HOFFMAN ESTATES, Ill. — Sears Holdings Corp. is on the hunt for big talent and big ideas to stem the slide in its profits and sales — but it doesn’t expect things to get better anytime soon.
This story first appeared in the May 6, 2008 issue of WWD. Subscribe Today.
During the retailer’s annual meeting here Monday, chairman Edward S. Lampert focused on the fact that the group has cut its debt and not overexpanded, unlike many fellow retailers, instead concentrating on specific problems at Sears and Kmart. While many competitors have doubled their debt to expand their footprint — adding 500 million square feet of retail space in the past five years — Sears has reduced its debt 47 percent since 2004, he contended.
“Look at Home Depot, Kohl’s and Lowe’s, with their significant expansions,” Lampert said. “They have not seen their shareholders richly rewarded.”
But Sears Holdings’ shareholders have suffered a roller-coaster ride themselves. While the company’s shares soared in the period after Lampert created the group, they fell sharply last year before recovering slightly over the last few months. On Monday, Sears Holdings’ stock closed down 3 percent to $100.08. The stock peaked at $191.93 in April 2007 and sunk to below $90 in January before recovering to its current level.
Fiscal 2007 financial performance fell below expectations and Sears Holdings emerged from the holiday season with excess inventory, particularly in apparel, leading to costly markdowns.
For the fourth quarter ended Feb. 2, Sears Holdings reported that profits fell 47.5 percent to $426 million from $811 million a year ago, while revenues slid 6.8 percent to $15.1 billion from $16.2 billion.
For the full year, Sears’ net income fell 44.6 percent to $826 million, as sales slipped 4.3 percent to $50.7 billion. Sears noted fiscal 2006 revenues of $53 billion included 53 weeks, while fiscal 2007 had 52 weeks.
“We are not banking on any significant recovery and expect conditions to remain tough through the balance of the year,” Lampert told the estimated 200 people gathered at company headquarters here.
Bright spots for Sears Holdings include the Lands’ End brand, which saw record profits in 2007 and was expanded to 100 Sears stores. (Lampert did not break out sales figures.)
Going forward, Sears Holdings will focus on three areas to turn around its businesses: protecting margins, optimizing promotions and pricing and better managing how goods are bought and sold, he said. Sears sources apparel from 47 countries.
Lampert said Sears Holdings’ restructuring into five distinct business units, announced in January, should enable the company to improve accountability and productivity of all assets from brands to real estate to home services.
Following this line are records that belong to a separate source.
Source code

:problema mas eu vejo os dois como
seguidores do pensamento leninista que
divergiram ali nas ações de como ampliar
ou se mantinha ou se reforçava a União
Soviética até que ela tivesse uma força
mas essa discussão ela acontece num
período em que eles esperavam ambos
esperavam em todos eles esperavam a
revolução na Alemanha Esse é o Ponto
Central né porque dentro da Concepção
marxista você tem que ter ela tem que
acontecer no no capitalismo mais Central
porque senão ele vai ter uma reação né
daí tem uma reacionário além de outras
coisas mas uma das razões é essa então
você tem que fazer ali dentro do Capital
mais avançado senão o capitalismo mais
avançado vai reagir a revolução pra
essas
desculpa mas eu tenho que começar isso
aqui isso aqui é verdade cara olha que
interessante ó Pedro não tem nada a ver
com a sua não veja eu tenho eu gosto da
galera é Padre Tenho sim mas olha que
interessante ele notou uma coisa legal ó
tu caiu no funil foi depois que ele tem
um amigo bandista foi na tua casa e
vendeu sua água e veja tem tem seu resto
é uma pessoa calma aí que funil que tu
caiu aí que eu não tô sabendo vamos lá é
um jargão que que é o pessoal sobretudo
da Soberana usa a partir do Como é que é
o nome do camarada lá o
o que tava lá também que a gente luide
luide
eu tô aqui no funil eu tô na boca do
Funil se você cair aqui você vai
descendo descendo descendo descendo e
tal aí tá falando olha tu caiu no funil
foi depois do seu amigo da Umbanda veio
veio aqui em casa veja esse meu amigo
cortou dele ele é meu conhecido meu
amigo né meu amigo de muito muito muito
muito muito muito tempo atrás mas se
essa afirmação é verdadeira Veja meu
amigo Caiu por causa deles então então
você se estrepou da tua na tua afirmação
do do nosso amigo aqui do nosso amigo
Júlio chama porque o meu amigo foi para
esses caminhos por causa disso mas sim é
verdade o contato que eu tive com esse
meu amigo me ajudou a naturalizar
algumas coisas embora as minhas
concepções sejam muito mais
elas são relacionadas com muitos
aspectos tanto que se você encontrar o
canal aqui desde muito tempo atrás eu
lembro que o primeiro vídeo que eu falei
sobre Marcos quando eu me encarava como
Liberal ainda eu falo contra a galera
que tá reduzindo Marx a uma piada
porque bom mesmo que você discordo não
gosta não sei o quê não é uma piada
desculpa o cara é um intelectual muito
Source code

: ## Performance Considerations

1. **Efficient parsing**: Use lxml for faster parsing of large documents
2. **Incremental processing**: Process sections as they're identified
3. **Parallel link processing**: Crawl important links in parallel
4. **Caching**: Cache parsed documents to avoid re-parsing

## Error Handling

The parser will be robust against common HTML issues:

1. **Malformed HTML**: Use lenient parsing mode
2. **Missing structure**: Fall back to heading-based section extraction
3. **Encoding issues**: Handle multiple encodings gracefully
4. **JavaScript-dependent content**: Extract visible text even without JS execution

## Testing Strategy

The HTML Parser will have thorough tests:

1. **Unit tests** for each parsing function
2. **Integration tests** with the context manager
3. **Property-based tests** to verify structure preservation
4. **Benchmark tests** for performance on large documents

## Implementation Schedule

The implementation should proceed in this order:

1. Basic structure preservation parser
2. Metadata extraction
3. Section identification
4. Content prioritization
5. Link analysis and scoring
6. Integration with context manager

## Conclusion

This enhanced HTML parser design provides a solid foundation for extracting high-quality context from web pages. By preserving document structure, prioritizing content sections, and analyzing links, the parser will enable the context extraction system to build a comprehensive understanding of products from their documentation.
Jim Barr, who headed up Microsoft’s shopping portal, MSN.com, is now president of Sears’ new online unit. The other four major units include real estate, operating businesses, support and brands.
There is no firm timetable for naming leadership to lead each new business unit, but Lampert said the brands unit is key. (Sears’ search for a chief executive officer is under way and W. Bruce Johnson, who was named interim ceo and president in February, continues in that capacity.)
During the three-hour shareholder meeting, several questions were geared around brands and the opportunity for “alternative distribution” channels for famed exclusive brands like Craftsman tools and DieHard batteries. Lampert said it’s premature to discuss whether Sears would consider offering those products through competitors like Wal-Mart or Target. However, he did note Target sells a lot of iPods, manufactured by Apple, which has its own stores and appeals to a different shopping demographic.
“If by interacting with others, we are able to drive more innovation, more awareness, it may help the performance of that brand in our own stores,” he said.
Whether talking product, merchandising or sales, Lampert repeatedly referenced Sears’ need to attract top talent to its leadership ranks.
“We are trying to build a culture here where there will be a long succession of senior management that will be developed from within,” Lampert said. “We will figure out how we can bring in great talent — people who would otherwise go to Goldman Sachs, McKinsey or Google. We need to make those types of investments [in people].”
Several shareholders raised concerns about the shopping experience in stores, ranging from poor lighting and climate control to feuding employees in plain sight of shoppers. While Lampert seemed to dismiss those anecdotes, calling them “anomalies,” he did say improving the customer experience is a priority.
Johnson said an “executive customer service response unit” has been formed to address customer issues. He said one of the biggest “aha” moments of taking on the role of interim ceo came from reading customer complaints. “It was painful to read some of those letters,” he told reporters in a media briefing following the shareholders’ meeting.
Executives are assigned one customer complaint to resolve personally, Johnson said. Once the issue is resolved with the individual, the executive then drills down to better understand the systemic root of the problem and propose corrective measures.
Karen Austin, executive vice president and chief information officer, said the 128 scheduled technology projects for 2007 — such as getting Kmart and Sears on a single PeopleSoft payroll system and SAS markdown management technology — were completed on time.
“We retrieve store level data hourly and our biggest user is right here,” Austin said, motioning to Lampert. “And if it’s not on time, we know it.”